Jan 24, 2025

Further speed-up with continual learning

Perpetual Learning, a novel approach from our company, offers a significant leap forward in machine learning efficiency. It achieves 100x faster initial training compared to traditional methods and enables continual learning with remarkable speed improvements. This blog post dives into the mechanics of Perpetual Learning, demonstrating how it empowers continuous learning while upholding exceptional accuracy.

Employing the California Housing dataset, we illustrate the potential of continual learning. The dataset is segmented into 24 batches. The initial training utilizes the first 12 batches, followed by incremental learning on the subsequent 11 batches. After each incremental step, the model's performance is evaluated on the next batch. To benchmark the efficacy of continual learning, we also train separate models from scratch at each step.

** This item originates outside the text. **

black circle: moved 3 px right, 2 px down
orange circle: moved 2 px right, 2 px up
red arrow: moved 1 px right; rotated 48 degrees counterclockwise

Table 1: Continual Learning vs. Re-trainig
Batch #	Batch Size	Cumulative Data Size	Continual CPU Time	Retraining CPU Time	Continual Cumulative CPU Time	Retraining Cumulative CPU Time	Speed-up
0	10320	10320	28.6	30.2	28.6	30.2	1.0x
1	860	11180	22.3	31.3	50.9	61.5	1.2x
2	860	12040	17.6	37.2	68.5	98.7	1.4x
3	860	12900	11.5	33.9	80.0	132.6	1.7x
4	860	13760	10.4	36.6	90.4	169.2	1.9x
5	860	14620	11.1	41.2	101.5	210.4	2.1x
6	860	15480	12.5	40.6	114.0	251.0	2.2x
7	860	16340	14.2	46.9	128.2	297.9	2.3x
8	860	17200	19.6	49.1	147.8	347.0	2.3x
9	860	18060	13.3	57.0	161.1	404.0	2.5x
10	860	18920	17.4	49.4	178.5	453.4	2.5x
11	860	19780	19.6	60.0	198.1	513.4	2.6x

The findings reveal that continual learning progressively accelerates learning with each incremental step, maintaining a consistent average test mean squared error (MSE) of 0.197. This translates to a theoretical speed-up that approaches infinity as the number of incremental steps increases, as visualized in the accompanying charts.

The following chart demonstrates the CPU time required at each step. Perpetual Learning exhibits near-constant CPU time due with the constant batch size. Conversely, retraining incurs a linear increase in CPU time as the data size grows proportionally.

The following chart showcases the cumulative CPU time across all steps. Perpetual Learning exhibits a linear growth in cumulative CPU time, while retraining incurs a quadratic increase. This highlights the theoretical infinite speed-up achieved by Perpetual Learning as the number of batches approaches infinity.

These compelling results establish Perpetual Learning's ability to not only deliver 100x faster initial training but also to facilitate learning from data in linear time, irrespective of data size and scale.